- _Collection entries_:
++++++++++++++++++++

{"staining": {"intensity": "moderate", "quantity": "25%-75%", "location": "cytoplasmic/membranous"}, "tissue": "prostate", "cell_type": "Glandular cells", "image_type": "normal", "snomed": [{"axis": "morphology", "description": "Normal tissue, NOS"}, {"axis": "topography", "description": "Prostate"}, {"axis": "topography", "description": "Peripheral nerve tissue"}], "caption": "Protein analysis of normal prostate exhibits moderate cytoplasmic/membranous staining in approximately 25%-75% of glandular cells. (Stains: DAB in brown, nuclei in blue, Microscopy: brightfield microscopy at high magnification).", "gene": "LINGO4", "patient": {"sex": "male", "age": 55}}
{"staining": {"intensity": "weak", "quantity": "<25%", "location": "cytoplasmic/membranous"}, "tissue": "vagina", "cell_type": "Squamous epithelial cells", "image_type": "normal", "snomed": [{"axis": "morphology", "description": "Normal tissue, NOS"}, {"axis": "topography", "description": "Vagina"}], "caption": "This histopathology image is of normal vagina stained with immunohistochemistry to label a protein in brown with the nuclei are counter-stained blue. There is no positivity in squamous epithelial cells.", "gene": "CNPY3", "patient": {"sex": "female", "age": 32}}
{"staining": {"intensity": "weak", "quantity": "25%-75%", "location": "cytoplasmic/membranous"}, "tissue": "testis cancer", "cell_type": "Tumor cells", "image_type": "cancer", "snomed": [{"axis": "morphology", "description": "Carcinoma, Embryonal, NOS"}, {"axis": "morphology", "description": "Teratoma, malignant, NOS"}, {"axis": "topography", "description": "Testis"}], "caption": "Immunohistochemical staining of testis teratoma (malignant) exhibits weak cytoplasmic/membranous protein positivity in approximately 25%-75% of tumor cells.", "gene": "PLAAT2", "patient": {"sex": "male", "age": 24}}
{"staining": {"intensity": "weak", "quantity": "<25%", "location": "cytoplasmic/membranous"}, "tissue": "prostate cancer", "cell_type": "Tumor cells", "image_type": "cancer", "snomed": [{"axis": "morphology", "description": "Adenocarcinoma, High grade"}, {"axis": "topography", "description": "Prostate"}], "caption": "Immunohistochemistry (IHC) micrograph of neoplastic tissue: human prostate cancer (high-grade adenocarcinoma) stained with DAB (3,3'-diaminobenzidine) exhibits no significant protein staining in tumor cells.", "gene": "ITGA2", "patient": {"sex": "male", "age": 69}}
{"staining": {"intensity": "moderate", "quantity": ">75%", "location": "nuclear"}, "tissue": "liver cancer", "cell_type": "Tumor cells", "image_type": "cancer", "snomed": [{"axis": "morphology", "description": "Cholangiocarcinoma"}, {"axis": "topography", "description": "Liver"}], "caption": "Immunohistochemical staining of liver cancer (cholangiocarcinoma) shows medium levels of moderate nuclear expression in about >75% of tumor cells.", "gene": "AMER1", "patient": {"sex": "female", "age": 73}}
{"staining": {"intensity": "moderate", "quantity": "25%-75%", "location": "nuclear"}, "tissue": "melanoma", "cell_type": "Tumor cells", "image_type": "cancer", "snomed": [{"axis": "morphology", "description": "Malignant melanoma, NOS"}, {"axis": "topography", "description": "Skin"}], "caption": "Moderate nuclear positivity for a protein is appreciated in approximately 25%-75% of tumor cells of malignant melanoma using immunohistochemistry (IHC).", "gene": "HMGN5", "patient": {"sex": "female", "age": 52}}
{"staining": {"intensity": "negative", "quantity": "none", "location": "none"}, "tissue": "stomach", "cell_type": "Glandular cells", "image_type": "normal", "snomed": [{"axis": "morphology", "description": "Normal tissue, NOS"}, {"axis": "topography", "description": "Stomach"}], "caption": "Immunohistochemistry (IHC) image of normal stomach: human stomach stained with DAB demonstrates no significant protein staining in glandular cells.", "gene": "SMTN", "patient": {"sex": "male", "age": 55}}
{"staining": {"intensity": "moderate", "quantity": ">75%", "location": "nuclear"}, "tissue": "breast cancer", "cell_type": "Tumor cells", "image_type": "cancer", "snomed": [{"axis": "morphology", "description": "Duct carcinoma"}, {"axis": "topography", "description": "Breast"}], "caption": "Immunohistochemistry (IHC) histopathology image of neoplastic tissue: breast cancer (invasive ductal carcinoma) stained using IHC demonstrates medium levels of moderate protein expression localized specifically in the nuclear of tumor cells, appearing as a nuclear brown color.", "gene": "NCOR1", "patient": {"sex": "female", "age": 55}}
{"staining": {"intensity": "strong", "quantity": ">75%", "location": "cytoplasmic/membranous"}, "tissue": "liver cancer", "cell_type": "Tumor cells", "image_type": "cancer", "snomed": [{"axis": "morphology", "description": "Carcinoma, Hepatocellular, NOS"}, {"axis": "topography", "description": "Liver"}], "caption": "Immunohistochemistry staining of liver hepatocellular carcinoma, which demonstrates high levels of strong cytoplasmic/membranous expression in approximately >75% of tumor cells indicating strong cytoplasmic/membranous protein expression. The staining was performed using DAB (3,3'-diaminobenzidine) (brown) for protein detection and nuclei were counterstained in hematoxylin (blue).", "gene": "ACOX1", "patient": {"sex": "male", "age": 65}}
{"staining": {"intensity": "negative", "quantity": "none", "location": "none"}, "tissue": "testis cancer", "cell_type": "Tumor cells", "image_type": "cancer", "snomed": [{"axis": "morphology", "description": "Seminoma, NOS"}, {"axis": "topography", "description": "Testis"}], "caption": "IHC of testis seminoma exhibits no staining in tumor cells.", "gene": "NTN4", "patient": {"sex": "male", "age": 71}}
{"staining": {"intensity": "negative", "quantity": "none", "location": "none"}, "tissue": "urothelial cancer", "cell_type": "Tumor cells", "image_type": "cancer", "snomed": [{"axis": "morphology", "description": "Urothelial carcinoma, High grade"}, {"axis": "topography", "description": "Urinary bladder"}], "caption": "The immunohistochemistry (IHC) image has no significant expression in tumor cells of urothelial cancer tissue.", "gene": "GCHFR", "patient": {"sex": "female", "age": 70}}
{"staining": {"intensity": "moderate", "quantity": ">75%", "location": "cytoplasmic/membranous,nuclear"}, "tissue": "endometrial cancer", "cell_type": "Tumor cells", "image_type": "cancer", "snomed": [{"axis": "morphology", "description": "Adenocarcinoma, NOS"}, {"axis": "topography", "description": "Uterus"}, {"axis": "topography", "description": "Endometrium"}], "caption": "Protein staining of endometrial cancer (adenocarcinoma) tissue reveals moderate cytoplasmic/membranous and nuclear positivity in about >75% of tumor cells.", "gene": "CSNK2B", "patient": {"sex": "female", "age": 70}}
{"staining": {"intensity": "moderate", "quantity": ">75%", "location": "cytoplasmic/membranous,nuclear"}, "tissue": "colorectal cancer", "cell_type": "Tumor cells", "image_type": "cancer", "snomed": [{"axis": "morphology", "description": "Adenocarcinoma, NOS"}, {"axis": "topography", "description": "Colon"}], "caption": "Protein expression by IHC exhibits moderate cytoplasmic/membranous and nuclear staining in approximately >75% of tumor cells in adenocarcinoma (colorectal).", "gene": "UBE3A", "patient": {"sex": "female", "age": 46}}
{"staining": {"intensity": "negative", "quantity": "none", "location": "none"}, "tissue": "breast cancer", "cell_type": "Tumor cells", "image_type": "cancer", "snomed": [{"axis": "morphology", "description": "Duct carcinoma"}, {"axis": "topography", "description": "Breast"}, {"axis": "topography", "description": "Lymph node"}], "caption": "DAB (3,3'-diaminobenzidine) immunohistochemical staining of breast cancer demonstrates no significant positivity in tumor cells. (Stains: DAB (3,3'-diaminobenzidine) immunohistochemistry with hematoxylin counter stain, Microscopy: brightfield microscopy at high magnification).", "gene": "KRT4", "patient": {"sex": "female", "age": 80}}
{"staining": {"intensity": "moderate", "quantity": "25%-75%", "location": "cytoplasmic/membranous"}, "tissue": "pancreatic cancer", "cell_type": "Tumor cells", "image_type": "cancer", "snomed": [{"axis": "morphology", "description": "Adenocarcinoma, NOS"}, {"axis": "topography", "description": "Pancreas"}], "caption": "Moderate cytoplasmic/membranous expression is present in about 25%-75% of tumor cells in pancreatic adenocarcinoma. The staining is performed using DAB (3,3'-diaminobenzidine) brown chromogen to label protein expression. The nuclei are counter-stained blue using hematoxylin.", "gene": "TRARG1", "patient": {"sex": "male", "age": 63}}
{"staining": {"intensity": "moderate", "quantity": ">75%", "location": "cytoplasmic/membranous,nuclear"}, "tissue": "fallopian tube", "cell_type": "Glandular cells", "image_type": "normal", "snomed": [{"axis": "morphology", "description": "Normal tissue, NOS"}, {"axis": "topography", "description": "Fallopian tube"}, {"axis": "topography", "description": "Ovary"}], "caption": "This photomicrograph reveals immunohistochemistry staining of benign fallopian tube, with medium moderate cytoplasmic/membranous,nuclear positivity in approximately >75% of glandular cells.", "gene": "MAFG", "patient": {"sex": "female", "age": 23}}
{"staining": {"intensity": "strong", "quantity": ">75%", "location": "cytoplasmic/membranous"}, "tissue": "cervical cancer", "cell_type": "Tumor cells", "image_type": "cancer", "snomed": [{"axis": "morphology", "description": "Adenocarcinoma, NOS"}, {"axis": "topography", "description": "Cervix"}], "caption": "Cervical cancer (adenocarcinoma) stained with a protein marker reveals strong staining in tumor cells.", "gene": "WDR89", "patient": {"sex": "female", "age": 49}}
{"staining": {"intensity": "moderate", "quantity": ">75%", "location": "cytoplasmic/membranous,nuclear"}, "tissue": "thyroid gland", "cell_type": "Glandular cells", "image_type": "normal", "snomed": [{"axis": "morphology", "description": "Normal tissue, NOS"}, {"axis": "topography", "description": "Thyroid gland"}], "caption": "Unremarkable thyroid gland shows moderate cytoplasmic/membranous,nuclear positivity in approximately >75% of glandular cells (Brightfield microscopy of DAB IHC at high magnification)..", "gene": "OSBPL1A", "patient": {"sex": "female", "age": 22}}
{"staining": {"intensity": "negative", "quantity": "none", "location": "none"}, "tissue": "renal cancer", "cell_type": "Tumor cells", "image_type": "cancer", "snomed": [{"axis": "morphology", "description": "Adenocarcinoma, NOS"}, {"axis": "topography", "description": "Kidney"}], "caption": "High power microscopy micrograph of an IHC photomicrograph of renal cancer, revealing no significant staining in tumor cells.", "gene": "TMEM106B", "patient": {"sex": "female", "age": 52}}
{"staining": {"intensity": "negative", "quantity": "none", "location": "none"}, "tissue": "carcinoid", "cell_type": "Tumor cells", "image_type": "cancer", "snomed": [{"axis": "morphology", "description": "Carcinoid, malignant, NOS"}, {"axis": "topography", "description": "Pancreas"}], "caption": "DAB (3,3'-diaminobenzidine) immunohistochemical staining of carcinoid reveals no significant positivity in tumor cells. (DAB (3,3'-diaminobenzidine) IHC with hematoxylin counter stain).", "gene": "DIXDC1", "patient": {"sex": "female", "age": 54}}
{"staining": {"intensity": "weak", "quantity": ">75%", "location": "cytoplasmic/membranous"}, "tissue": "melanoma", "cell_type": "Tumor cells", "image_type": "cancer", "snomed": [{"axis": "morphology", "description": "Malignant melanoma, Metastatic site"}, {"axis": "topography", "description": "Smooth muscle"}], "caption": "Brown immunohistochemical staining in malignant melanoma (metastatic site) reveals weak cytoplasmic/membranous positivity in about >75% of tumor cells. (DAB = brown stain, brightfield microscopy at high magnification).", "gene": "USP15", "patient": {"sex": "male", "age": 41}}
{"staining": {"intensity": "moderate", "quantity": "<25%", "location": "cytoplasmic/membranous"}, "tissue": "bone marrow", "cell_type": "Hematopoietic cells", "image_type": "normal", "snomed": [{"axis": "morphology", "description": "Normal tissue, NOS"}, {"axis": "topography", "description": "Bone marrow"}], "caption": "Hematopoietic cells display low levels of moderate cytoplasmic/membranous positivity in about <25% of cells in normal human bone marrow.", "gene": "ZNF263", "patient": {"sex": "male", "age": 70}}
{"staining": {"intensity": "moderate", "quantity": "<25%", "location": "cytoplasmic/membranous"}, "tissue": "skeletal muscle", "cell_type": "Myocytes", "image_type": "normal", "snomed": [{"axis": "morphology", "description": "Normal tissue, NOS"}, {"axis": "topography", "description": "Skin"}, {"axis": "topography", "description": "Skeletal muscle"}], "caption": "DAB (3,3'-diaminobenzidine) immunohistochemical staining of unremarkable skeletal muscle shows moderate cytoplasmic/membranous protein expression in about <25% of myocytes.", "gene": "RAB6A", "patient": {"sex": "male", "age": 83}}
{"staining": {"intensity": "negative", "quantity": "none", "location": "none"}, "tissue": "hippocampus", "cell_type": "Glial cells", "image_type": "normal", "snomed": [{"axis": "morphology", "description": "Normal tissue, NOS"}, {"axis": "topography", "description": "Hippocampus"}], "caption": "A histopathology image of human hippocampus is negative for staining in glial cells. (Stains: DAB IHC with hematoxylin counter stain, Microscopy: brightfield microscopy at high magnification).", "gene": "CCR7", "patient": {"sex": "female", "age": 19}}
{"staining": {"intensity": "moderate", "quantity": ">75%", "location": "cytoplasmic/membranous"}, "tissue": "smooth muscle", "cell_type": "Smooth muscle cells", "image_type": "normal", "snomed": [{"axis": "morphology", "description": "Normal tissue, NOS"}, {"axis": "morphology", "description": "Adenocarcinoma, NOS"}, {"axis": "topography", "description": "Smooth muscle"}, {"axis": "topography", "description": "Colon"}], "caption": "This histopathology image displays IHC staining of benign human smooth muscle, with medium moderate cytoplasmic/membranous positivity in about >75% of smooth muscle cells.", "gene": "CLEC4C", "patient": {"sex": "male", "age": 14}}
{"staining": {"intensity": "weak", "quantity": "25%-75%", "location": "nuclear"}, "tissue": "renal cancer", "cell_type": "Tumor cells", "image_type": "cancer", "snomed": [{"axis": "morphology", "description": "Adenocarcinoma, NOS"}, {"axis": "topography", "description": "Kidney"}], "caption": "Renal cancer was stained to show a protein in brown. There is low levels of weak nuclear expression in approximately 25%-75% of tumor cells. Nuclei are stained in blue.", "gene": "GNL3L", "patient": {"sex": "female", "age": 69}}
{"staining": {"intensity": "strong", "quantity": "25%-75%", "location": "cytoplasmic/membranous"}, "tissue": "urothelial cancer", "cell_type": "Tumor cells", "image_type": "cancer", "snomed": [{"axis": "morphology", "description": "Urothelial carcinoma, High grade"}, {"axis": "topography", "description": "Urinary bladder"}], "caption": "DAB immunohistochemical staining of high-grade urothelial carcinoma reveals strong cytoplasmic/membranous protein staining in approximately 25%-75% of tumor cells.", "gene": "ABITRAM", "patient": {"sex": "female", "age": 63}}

++++++++++++++++++++

- _Assignment_: The required answer is a single number: the count of lines in the entries that hold the string "urothelial".

- _Result of the task_: 2